- _Extracted entries_:
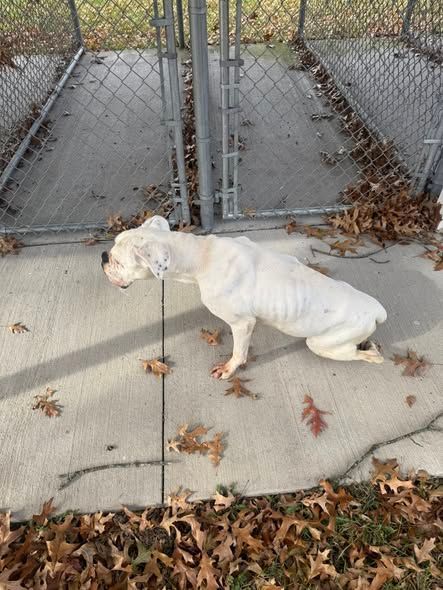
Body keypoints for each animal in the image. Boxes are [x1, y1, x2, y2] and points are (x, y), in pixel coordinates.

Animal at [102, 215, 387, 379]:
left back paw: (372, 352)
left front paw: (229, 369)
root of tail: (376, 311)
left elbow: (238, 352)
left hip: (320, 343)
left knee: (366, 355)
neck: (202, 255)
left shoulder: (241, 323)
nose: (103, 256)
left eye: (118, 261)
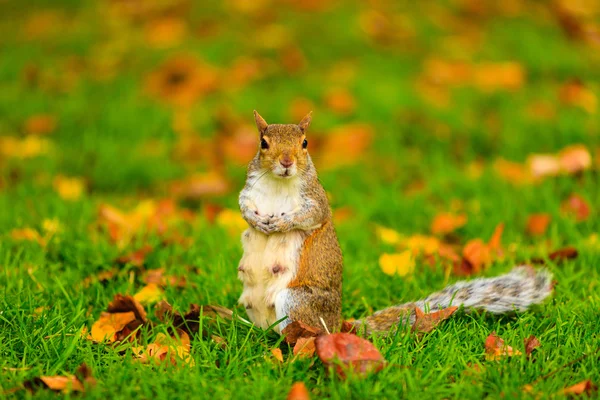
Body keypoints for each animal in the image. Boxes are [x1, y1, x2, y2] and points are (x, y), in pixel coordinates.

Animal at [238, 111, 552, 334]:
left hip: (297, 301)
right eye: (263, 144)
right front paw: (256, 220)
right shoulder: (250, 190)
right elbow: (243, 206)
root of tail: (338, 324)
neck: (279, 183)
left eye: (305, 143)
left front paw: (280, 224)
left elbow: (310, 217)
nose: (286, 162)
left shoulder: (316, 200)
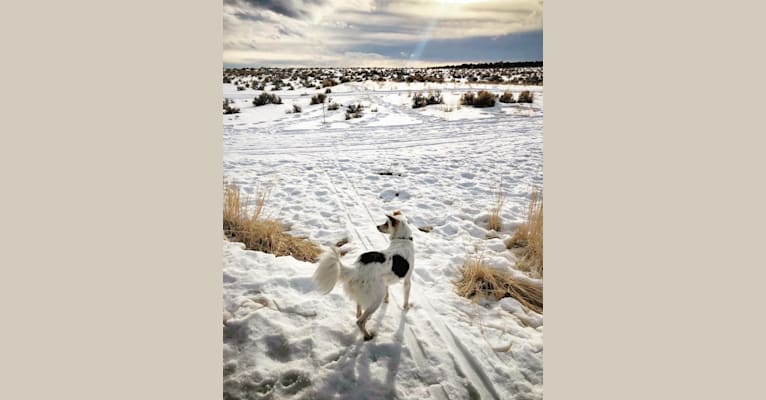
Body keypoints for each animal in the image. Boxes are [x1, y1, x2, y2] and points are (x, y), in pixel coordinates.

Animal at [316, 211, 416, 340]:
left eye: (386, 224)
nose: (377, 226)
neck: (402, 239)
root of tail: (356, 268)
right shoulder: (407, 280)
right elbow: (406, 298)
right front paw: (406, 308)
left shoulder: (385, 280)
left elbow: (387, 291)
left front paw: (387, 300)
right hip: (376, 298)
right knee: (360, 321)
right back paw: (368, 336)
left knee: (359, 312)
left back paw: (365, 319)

- _Problem statement_: The material above is to be repeated word for word, with no images kept.

- _Final answer_:
Body keypoints for each animal in the image. Boxes are [x1, y1, x2, y2] and points are (x, y), in pixel coordinates.

Animal at [102, 215, 387, 379]:
left back paw: (372, 352)
left front paw: (229, 369)
root of tail: (376, 311)
left elbow: (238, 352)
left hip: (320, 343)
left knee: (366, 355)
neck: (202, 255)
left shoulder: (241, 323)
nose: (103, 256)
left eye: (118, 261)
Body keypoints for each animal in the image. Boxes are [x1, y1, x2, y2] and points are (x, y), in pixel coordinates.

Animal at [238, 111, 552, 334]:
left hip: (297, 301)
right eye: (263, 144)
right front paw: (256, 220)
right shoulder: (250, 190)
right elbow: (243, 206)
root of tail: (338, 324)
neck: (279, 183)
left eye: (305, 143)
left front paw: (280, 224)
left elbow: (310, 217)
nose: (286, 162)
left shoulder: (316, 200)
Body keypoints for each animal in the image. Boxes are [x1, y1, x2, y2] and points are (x, y), in pixel coordinates.

Animal at [316, 211, 416, 340]:
left eye: (386, 224)
nose: (377, 226)
neck: (402, 239)
root of tail: (356, 268)
right shoulder: (407, 280)
right elbow: (406, 298)
right front paw: (406, 308)
left shoulder: (385, 280)
left elbow: (387, 291)
left front paw: (387, 300)
right hip: (376, 298)
right knee: (360, 321)
right back paw: (368, 336)
left knee: (359, 312)
left back paw: (365, 319)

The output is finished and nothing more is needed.